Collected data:
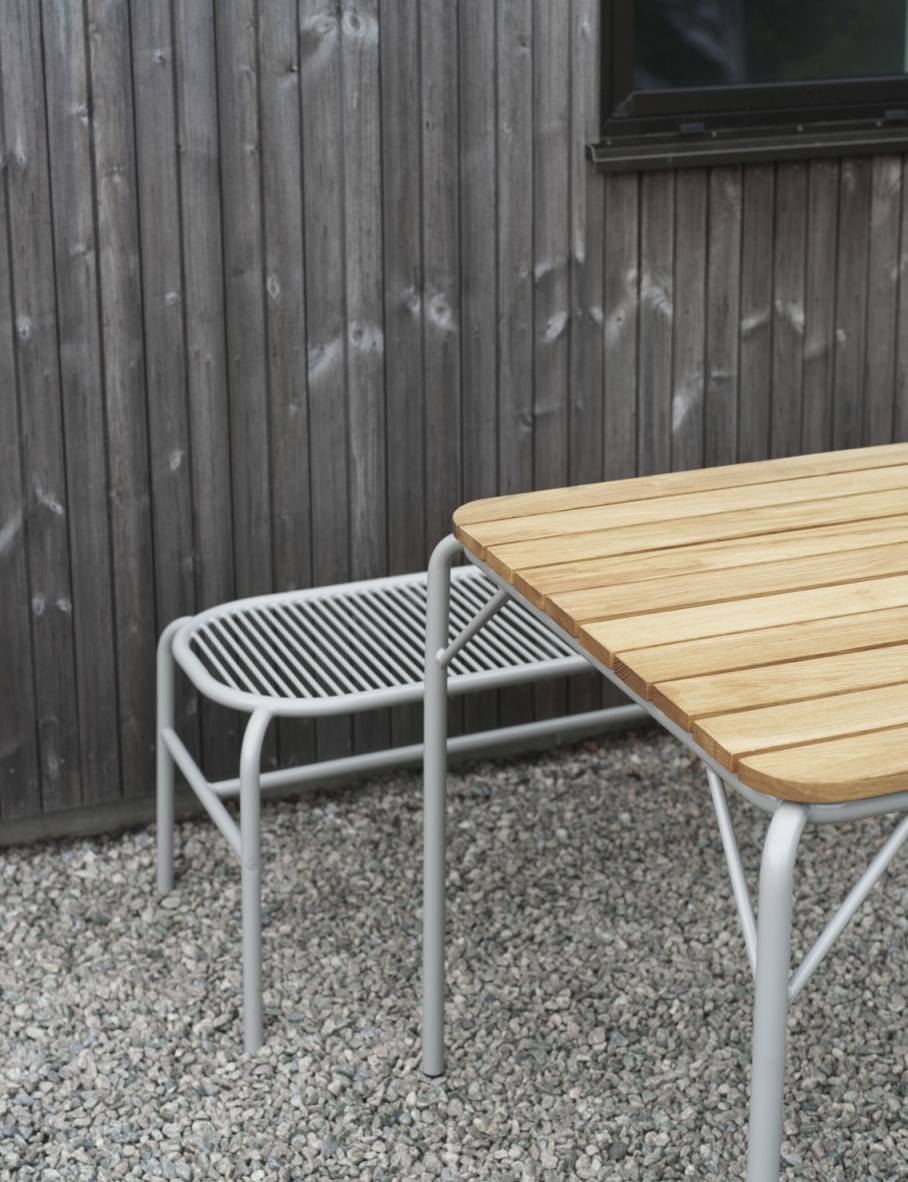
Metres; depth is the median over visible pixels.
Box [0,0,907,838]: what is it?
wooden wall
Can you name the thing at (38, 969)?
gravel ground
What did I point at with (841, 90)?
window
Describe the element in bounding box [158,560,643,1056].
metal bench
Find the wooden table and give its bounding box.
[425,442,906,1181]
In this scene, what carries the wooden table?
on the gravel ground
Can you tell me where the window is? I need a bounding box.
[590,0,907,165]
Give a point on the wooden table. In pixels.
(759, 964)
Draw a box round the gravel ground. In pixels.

Work item — Repeat the entries exactly, pictures left out.

Expected answer —
Metres; depth is the median over visible pixels.
Box [0,0,907,838]: what is it?
wooden wall
Can you name the thing at (38, 969)?
gravel ground
What did I point at with (841, 90)?
window
Describe the element in bounding box [158,560,643,1056].
metal bench
Find the wooden table and give its bounding box.
[425,442,906,1181]
In this scene, what carries the wooden table?
on the gravel ground
Can you tell me where the window is? I need a bounding box.
[590,0,907,165]
Give a point on the wooden table. In pixels.
(759, 964)
Draw a box round the gravel ground. In pixels.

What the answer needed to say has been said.